Austrian swimmer (born 1989)

Dinko Jukić (born 9 January 1989 in Dubrovnik) is a retired medley and butterfly swimmer from Austria of Croatian origin.

==Biography==
He competed for Austria at the 2008 Summer Olympics in Beijing, China, finishing in tenth place in the men's 200 m butterfly event, 16th in the 200 m individual medley and 15th in the 400 m individual medley.

At the 2012 Summer Olympics in London he managed a 4th-place finish in the men's 200 m butterfly event.
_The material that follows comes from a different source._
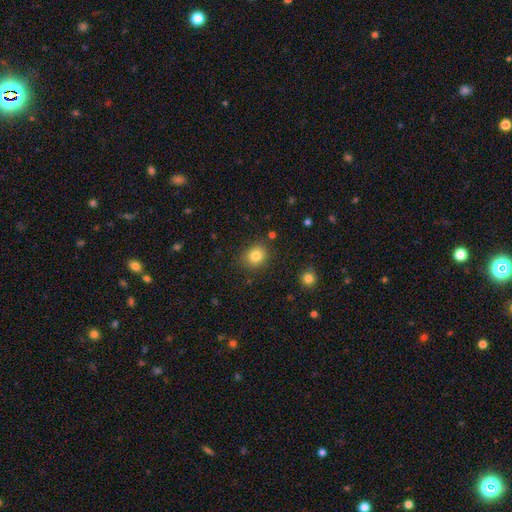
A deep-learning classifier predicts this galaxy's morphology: smooth_or_featured: smooth (p=0.82) [alt: star or artifact p=0.11]
how_rounded: round (p=0.71) [alt: in between p=0.28]
merging: none (p=0.85) [alt: minor disturbance p=0.10]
Despite setting a new national record of 1:54.35 in the final, he missed the bronze medal by more than a second.

He is the younger brother of swimmer Mirna Jukić.

After suffering a serious back injury in 2012, Jukić came back after 2 years break, posting a new 100 m freestyle national record (January 2015).